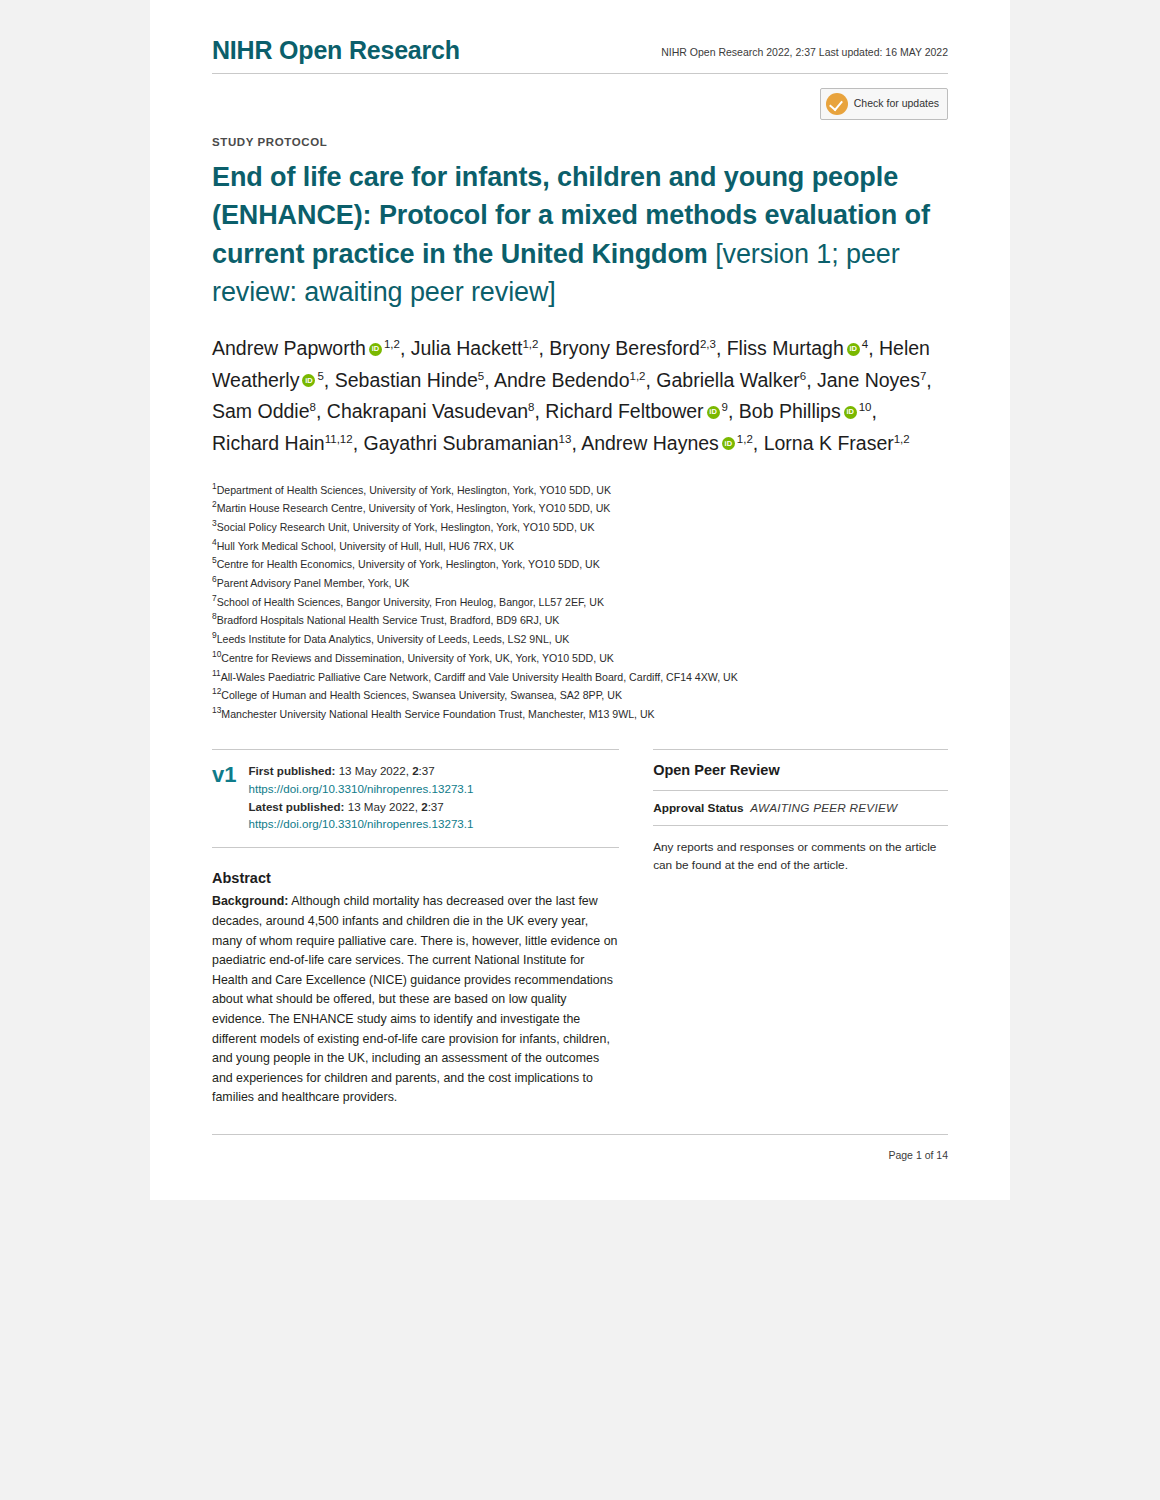NIHR Open Research
NIHR Open Research 2022, 2:37 Last updated: 16 MAY 2022
Check for updates
STUDY PROTOCOL
End of life care for infants, children and young people (ENHANCE): Protocol for a mixed methods evaluation of current practice in the United Kingdom [version 1; peer review: awaiting peer review]
Andrew Papworth1,2, Julia Hackett1,2, Bryony Beresford2,3, Fliss Murtagh4, Helen Weatherly5, Sebastian Hinde5, Andre Bedendo1,2, Gabriella Walker6, Jane Noyes7, Sam Oddie8, Chakrapani Vasudevan8, Richard Feltbower9, Bob Phillips10, Richard Hain11,12, Gayathri Subramanian13, Andrew Haynes1,2, Lorna K Fraser1,2
1Department of Health Sciences, University of York, Heslington, York, YO10 5DD, UK
2Martin House Research Centre, University of York, Heslington, York, YO10 5DD, UK
3Social Policy Research Unit, University of York, Heslington, York, YO10 5DD, UK
4Hull York Medical School, University of Hull, Hull, HU6 7RX, UK
5Centre for Health Economics, University of York, Heslington, York, YO10 5DD, UK
6Parent Advisory Panel Member, York, UK
7School of Health Sciences, Bangor University, Fron Heulog, Bangor, LL57 2EF, UK
8Bradford Hospitals National Health Service Trust, Bradford, BD9 6RJ, UK
9Leeds Institute for Data Analytics, University of Leeds, Leeds, LS2 9NL, UK
10Centre for Reviews and Dissemination, University of York, UK, York, YO10 5DD, UK
11All-Wales Paediatric Palliative Care Network, Cardiff and Vale University Health Board, Cardiff, CF14 4XW, UK
12College of Human and Health Sciences, Swansea University, Swansea, SA2 8PP, UK
13Manchester University National Health Service Foundation Trust, Manchester, M13 9WL, UK
v1
First published: 13 May 2022, 2:37
https://doi.org/10.3310/nihropenres.13273.1
Latest published: 13 May 2022, 2:37
https://doi.org/10.3310/nihropenres.13273.1
Abstract
Background: Although child mortality has decreased over the last few decades, around 4,500 infants and children die in the UK every year, many of whom require palliative care. There is, however, little evidence on paediatric end-of-life care services. The current National Institute for Health and Care Excellence (NICE) guidance provides recommendations about what should be offered, but these are based on low quality evidence. The ENHANCE study aims to identify and investigate the different models of existing end-of-life care provision for infants, children, and young people in the UK, including an assessment of the outcomes and experiences for children and parents, and the cost implications to families and healthcare providers.
Open Peer Review
Approval Status AWAITING PEER REVIEW
Any reports and responses or comments on the article can be found at the end of the article.
Page 1 of 14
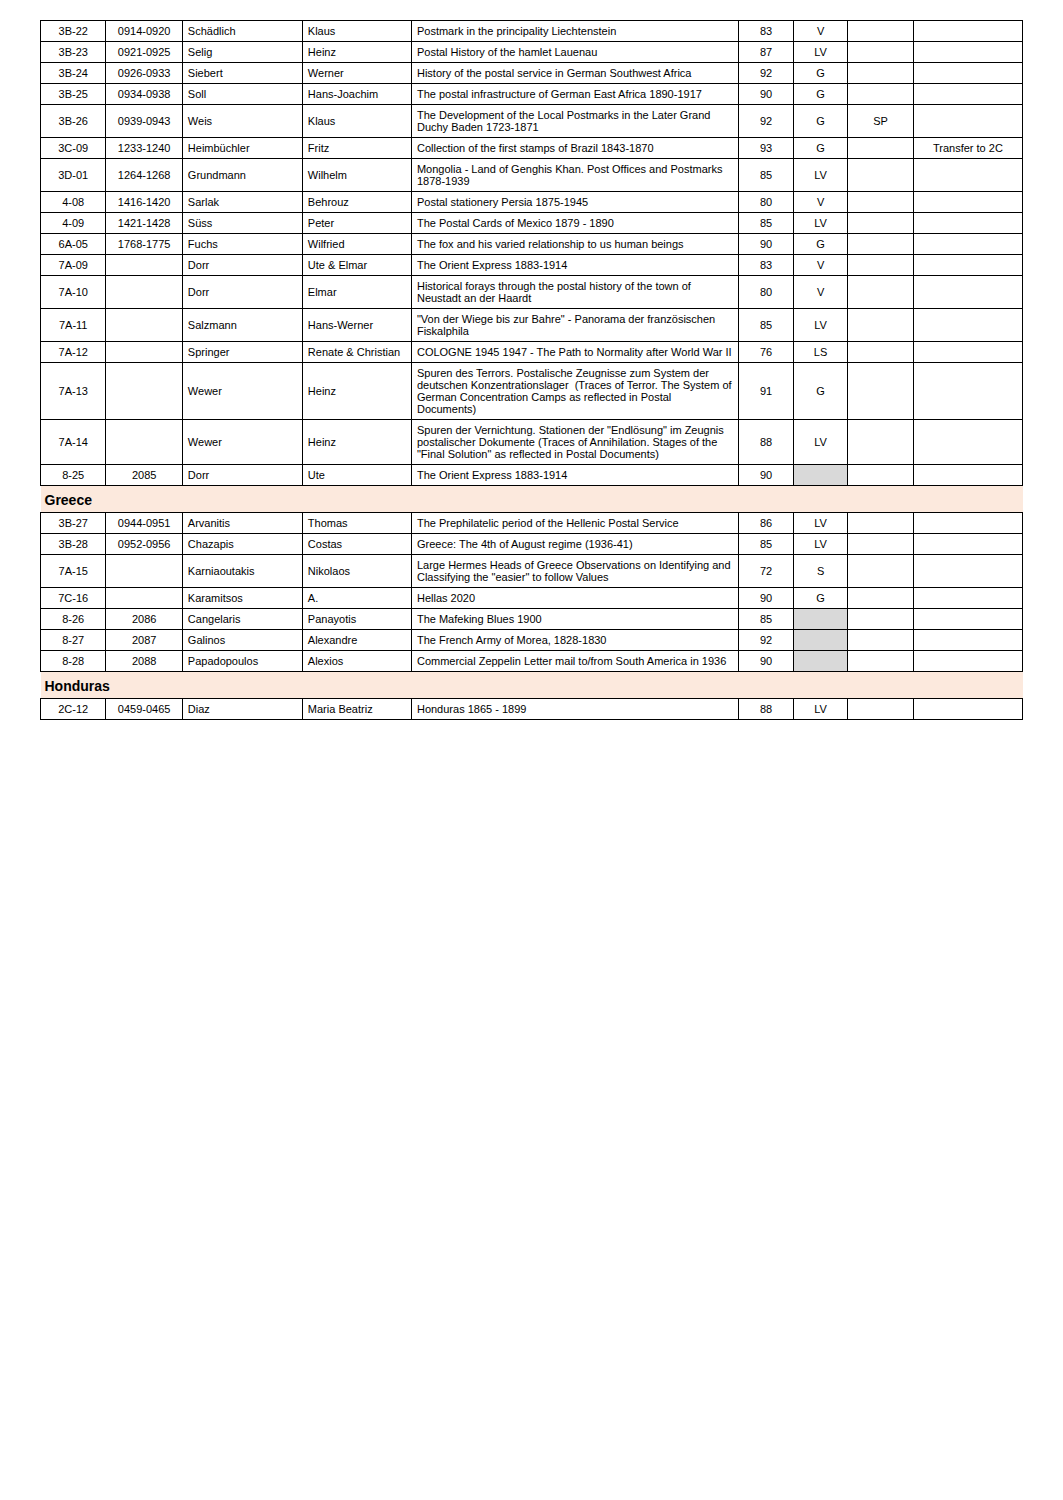| 3B-22 | 0914-0920 | Schädlich | Klaus | Postmark in the principality Liechtenstein | 83 | V | | |
| 3B-23 | 0921-0925 | Selig | Heinz | Postal History of the hamlet Lauenau | 87 | LV | | |
| 3B-24 | 0926-0933 | Siebert | Werner | History of the postal service in German Southwest Africa | 92 | G | | |
| 3B-25 | 0934-0938 | Soll | Hans-Joachim | The postal infrastructure of German East Africa 1890-1917 | 90 | G | | |
| 3B-26 | 0939-0943 | Weis | Klaus | The Development of the Local Postmarks in the Later Grand Duchy Baden 1723-1871 | 92 | G | SP | |
| 3C-09 | 1233-1240 | Heimbüchler | Fritz | Collection of the first stamps of Brazil 1843-1870 | 93 | G | | Transfer to 2C |
| 3D-01 | 1264-1268 | Grundmann | Wilhelm | Mongolia - Land of Genghis Khan. Post Offices and Postmarks 1878-1939 | 85 | LV | | |
| 4-08 | 1416-1420 | Sarlak | Behrouz | Postal stationery Persia 1875-1945 | 80 | V | | |
| 4-09 | 1421-1428 | Süss | Peter | The Postal Cards of Mexico 1879 - 1890 | 85 | LV | | |
| 6A-05 | 1768-1775 | Fuchs | Wilfried | The fox and his varied relationship to us human beings | 90 | G | | |
| 7A-09 | | Dorr | Ute & Elmar | The Orient Express 1883-1914 | 83 | V | | |
| 7A-10 | | Dorr | Elmar | Historical forays through the postal history of the town of Neustadt an der Haardt | 80 | V | | |
| 7A-11 | | Salzmann | Hans-Werner | "Von der Wiege bis zur Bahre" - Panorama der französischen Fiskalphila | 85 | LV | | |
| 7A-12 | | Springer | Renate & Christian | COLOGNE 1945 1947 - The Path to Normality after World War II | 76 | LS | | |
| 7A-13 | | Wewer | Heinz | Spuren des Terrors. Postalische Zeugnisse zum System der deutschen Konzentrationslager (Traces of Terror. The System of German Concentration Camps as reflected in Postal Documents) | 91 | G | | |
| 7A-14 | | Wewer | Heinz | Spuren der Vernichtung. Stationen der "Endlösung" im Zeugnis postalischer Dokumente (Traces of Annihilation. Stages of the "Final Solution" as reflected in Postal Documents) | 88 | LV | | |
| 8-25 | 2085 | Dorr | Ute | The Orient Express 1883-1914 | 90 | | | |
| Greece |
| 3B-27 | 0944-0951 | Arvanitis | Thomas | The Prephilatelic period of the Hellenic Postal Service | 86 | LV | | |
| 3B-28 | 0952-0956 | Chazapis | Costas | Greece: The 4th of August regime (1936-41) | 85 | LV | | |
| 7A-15 | | Karniaoutakis | Nikolaos | Large Hermes Heads of Greece Observations on Identifying and Classifying the "easier" to follow Values | 72 | S | | |
| 7C-16 | | Karamitsos | A. | Hellas 2020 | 90 | G | | |
| 8-26 | 2086 | Cangelaris | Panayotis | The Mafeking Blues 1900 | 85 | | | |
| 8-27 | 2087 | Galinos | Alexandre | The French Army of Morea, 1828-1830 | 92 | | | |
| 8-28 | 2088 | Papadopoulos | Alexios | Commercial Zeppelin Letter mail to/from South America in 1936 | 90 | | | |
| Honduras |
| 2C-12 | 0459-0465 | Diaz | Maria Beatriz | Honduras 1865 - 1899 | 88 | LV | | |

#### Exercise description
Everything in the material goes into the copy exactly, except the images.

#### Solution to the exercise
NIHR Open Research
NIHR Open Research 2022, 2:37 Last updated: 16 MAY 2022
Check for updates
STUDY PROTOCOL
End of life care for infants, children and young people (ENHANCE): Protocol for a mixed methods evaluation of current practice in the United Kingdom [version 1; peer review: awaiting peer review]
Andrew Papworth1,2, Julia Hackett1,2, Bryony Beresford2,3, Fliss Murtagh4, Helen Weatherly5, Sebastian Hinde5, Andre Bedendo1,2, Gabriella Walker6, Jane Noyes7, Sam Oddie8, Chakrapani Vasudevan8, Richard Feltbower9, Bob Phillips10, Richard Hain11,12, Gayathri Subramanian13, Andrew Haynes1,2, Lorna K Fraser1,2
1Department of Health Sciences, University of York, Heslington, York, YO10 5DD, UK
2Martin House Research Centre, University of York, Heslington, York, YO10 5DD, UK
3Social Policy Research Unit, University of York, Heslington, York, YO10 5DD, UK
4Hull York Medical School, University of Hull, Hull, HU6 7RX, UK
5Centre for Health Economics, University of York, Heslington, York, YO10 5DD, UK
6Parent Advisory Panel Member, York, UK
7School of Health Sciences, Bangor University, Fron Heulog, Bangor, LL57 2EF, UK
8Bradford Hospitals National Health Service Trust, Bradford, BD9 6RJ, UK
9Leeds Institute for Data Analytics, University of Leeds, Leeds, LS2 9NL, UK
10Centre for Reviews and Dissemination, University of York, UK, York, YO10 5DD, UK
11All-Wales Paediatric Palliative Care Network, Cardiff and Vale University Health Board, Cardiff, CF14 4XW, UK
12College of Human and Health Sciences, Swansea University, Swansea, SA2 8PP, UK
13Manchester University National Health Service Foundation Trust, Manchester, M13 9WL, UK
v1
First published: 13 May 2022, 2:37
https://doi.org/10.3310/nihropenres.13273.1
Latest published: 13 May 2022, 2:37
https://doi.org/10.3310/nihropenres.13273.1
Abstract
Background: Although child mortality has decreased over the last few decades, around 4,500 infants and children die in the UK every year, many of whom require palliative care. There is, however, little evidence on paediatric end-of-life care services. The current National Institute for Health and Care Excellence (NICE) guidance provides recommendations about what should be offered, but these are based on low quality evidence. The ENHANCE study aims to identify and investigate the different models of existing end-of-life care provision for infants, children, and young people in the UK, including an assessment of the outcomes and experiences for children and parents, and the cost implications to families and healthcare providers.
Open Peer Review
Approval Status AWAITING PEER REVIEW
Any reports and responses or comments on the article can be found at the end of the article.
Page 1 of 14
| 3B-22 | 0914-0920 | Schädlich | Klaus | Postmark in the principality Liechtenstein | 83 | V | | |
| 3B-23 | 0921-0925 | Selig | Heinz | Postal History of the hamlet Lauenau | 87 | LV | | |
| 3B-24 | 0926-0933 | Siebert | Werner | History of the postal service in German Southwest Africa | 92 | G | | |
| 3B-25 | 0934-0938 | Soll | Hans-Joachim | The postal infrastructure of German East Africa 1890-1917 | 90 | G | | |
| 3B-26 | 0939-0943 | Weis | Klaus | The Development of the Local Postmarks in the Later Grand Duchy Baden 1723-1871 | 92 | G | SP | |
| 3C-09 | 1233-1240 | Heimbüchler | Fritz | Collection of the first stamps of Brazil 1843-1870 | 93 | G | | Transfer to 2C |
| 3D-01 | 1264-1268 | Grundmann | Wilhelm | Mongolia - Land of Genghis Khan. Post Offices and Postmarks 1878-1939 | 85 | LV | | |
| 4-08 | 1416-1420 | Sarlak | Behrouz | Postal stationery Persia 1875-1945 | 80 | V | | |
| 4-09 | 1421-1428 | Süss | Peter | The Postal Cards of Mexico 1879 - 1890 | 85 | LV | | |
| 6A-05 | 1768-1775 | Fuchs | Wilfried | The fox and his varied relationship to us human beings | 90 | G | | |
| 7A-09 | | Dorr | Ute & Elmar | The Orient Express 1883-1914 | 83 | V | | |
| 7A-10 | | Dorr | Elmar | Historical forays through the postal history of the town of Neustadt an der Haardt | 80 | V | | |
| 7A-11 | | Salzmann | Hans-Werner | "Von der Wiege bis zur Bahre" - Panorama der französischen Fiskalphila | 85 | LV | | |
| 7A-12 | | Springer | Renate & Christian | COLOGNE 1945 1947 - The Path to Normality after World War II | 76 | LS | | |
| 7A-13 | | Wewer | Heinz | Spuren des Terrors. Postalische Zeugnisse zum System der deutschen Konzentrationslager (Traces of Terror. The System of German Concentration Camps as reflected in Postal Documents) | 91 | G | | |
| 7A-14 | | Wewer | Heinz | Spuren der Vernichtung. Stationen der "Endlösung" im Zeugnis postalischer Dokumente (Traces of Annihilation. Stages of the "Final Solution" as reflected in Postal Documents) | 88 | LV | | |
| 8-25 | 2085 | Dorr | Ute | The Orient Express 1883-1914 | 90 | | | |
| Greece |
| 3B-27 | 0944-0951 | Arvanitis | Thomas | The Prephilatelic period of the Hellenic Postal Service | 86 | LV | | |
| 3B-28 | 0952-0956 | Chazapis | Costas | Greece: The 4th of August regime (1936-41) | 85 | LV | | |
| 7A-15 | | Karniaoutakis | Nikolaos | Large Hermes Heads of Greece Observations on Identifying and Classifying the "easier" to follow Values | 72 | S | | |
| 7C-16 | | Karamitsos | A. | Hellas 2020 | 90 | G | | |
| 8-26 | 2086 | Cangelaris | Panayotis | The Mafeking Blues 1900 | 85 | | | |
| 8-27 | 2087 | Galinos | Alexandre | The French Army of Morea, 1828-1830 | 92 | | | |
| 8-28 | 2088 | Papadopoulos | Alexios | Commercial Zeppelin Letter mail to/from South America in 1936 | 90 | | | |
| Honduras |
| 2C-12 | 0459-0465 | Diaz | Maria Beatriz | Honduras 1865 - 1899 | 88 | LV | | |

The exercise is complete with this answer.